A Associação Espanhola de Pediatria condena a disseminação de terapias sem base científica e alerta para um aumento no número de cas

Archivo - Arquivo - Criança em recuperação deitada na cama do hospital para dormir, a mãe segura sua mão reconfortante. Foco nas mãos. Momento familiar comovente.
ISTOCK /GORODENKOFF - Arquivo

MADRID 18 jun. (EUROPA PRESS) -

O Comitê de Bioética da Associação Espanhola de Pediatria (AEP) condena a disseminação de terapias alternativas sem base científica, expressa sua preocupação com o aumento de casos e sua consternação com a recente sentença proferida por um tribunal em Pamplona, que condenou um pai por obstruir o tratamento médico para o câncer de seu filho, que morreu da doença.

"A medicina baseada em evidências não é uma escolha ideológica, mas um compromisso profissional que integra os melhores resultados científicos disponíveis com a experiência clínica e as preferências do paciente. Substituir ou interferir em tratamentos eficazes por intervenções não científicas pode causar danos irreparáveis, ainda mais em doenças graves ou com risco de vida", afirmam em uma declaração assinada por seu coordenador, Dr.
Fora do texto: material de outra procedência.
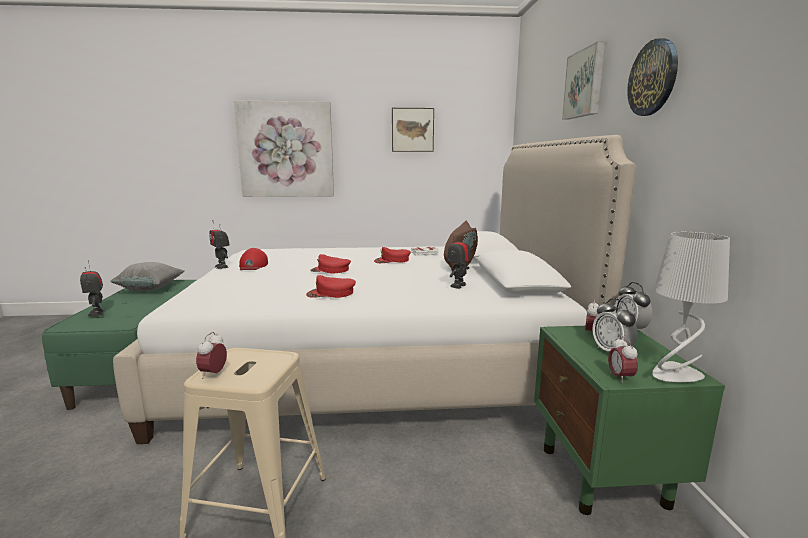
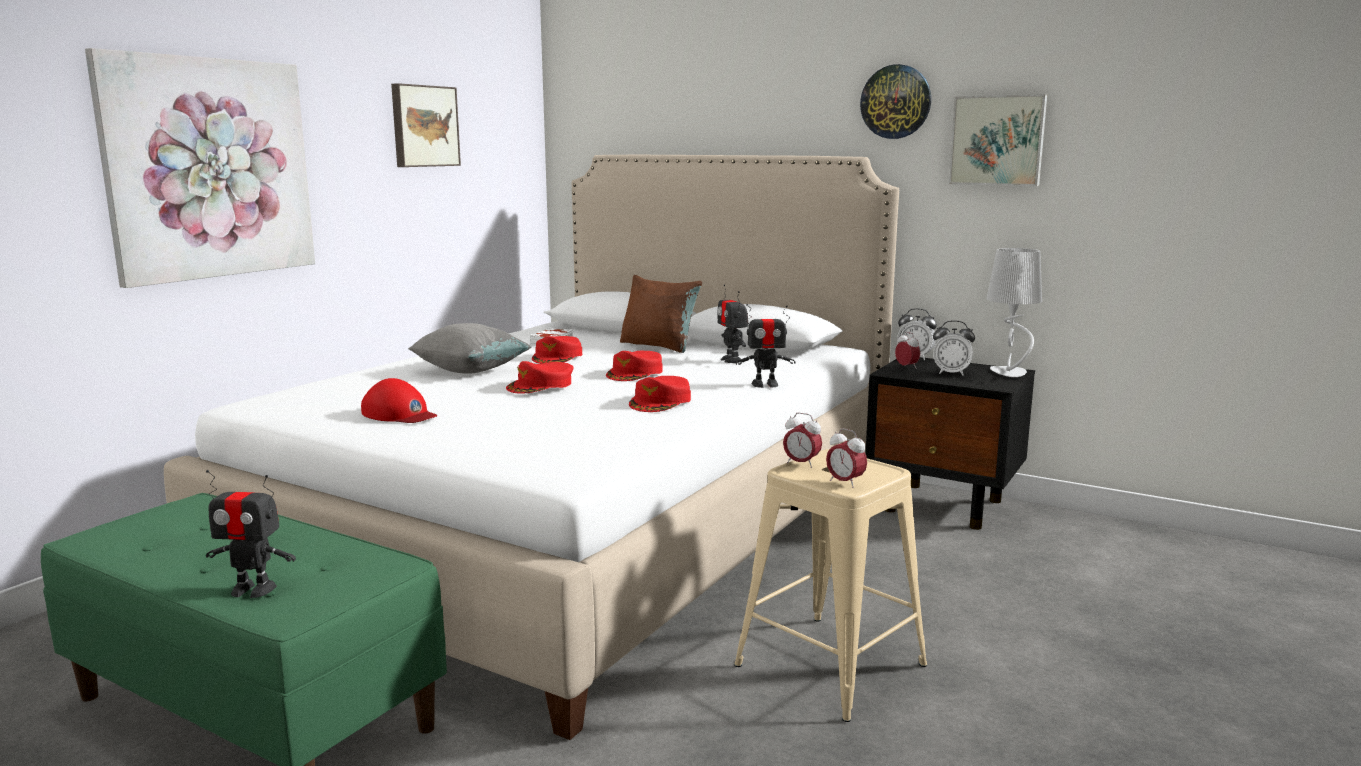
camera: 55 degrees left, 0 degrees up
(151, 289) = (165, 538): grey pillow -> grey pillow (470, 371)
(222, 266) = (349, 431): toy robot -> toy robot (765, 384)
(386, 277) = (635, 373): none -> red cap
(585, 83) = (764, 87): picture -> picture (997, 140)
(603, 477) = (945, 506): green nightstand -> black nightstand
(620, 378) = (999, 384): alarm clock -> alarm clock (801, 464)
José Antonio Salinas Sanz.

Assim, como pediatras e profissionais de saúde, eles lembram que sua "obrigação ética e profissional é cuidar dos melhores interesses da criança" e estão particularmente preocupados com o fato de que algumas recomendações médicas e de saúde "vêm de profissionais de saúde que, abusando da relação de confiança com os pacientes, promovem terapias sem eficácia comprovada".

"Tal ação, além de contrariar a ética médica, é uma grave ofensa à honestidade profissional e à segurança do paciente", afirmam, lembrando que, de acordo com o Código de Ética Médica, a aplicação e a promoção de tratamentos sem respaldo científico são expressamente proibidas.

Assim, o Comitê de Bioética da AEP condena "firmemente" a divulgação irresponsável dessas terapias e alerta para o risco que elas representam para as famílias em situação de vulnerabilidade emocional diante de doenças com prognóstico ruim. "Defendemos uma prática clínica rigorosa e compassiva, baseada em evidências, que também leve em conta os valores, crenças e preocupações das famílias, mas que nunca se esqueça de que o objetivo fundamental deve ser o bem-estar da criança", acrescenta.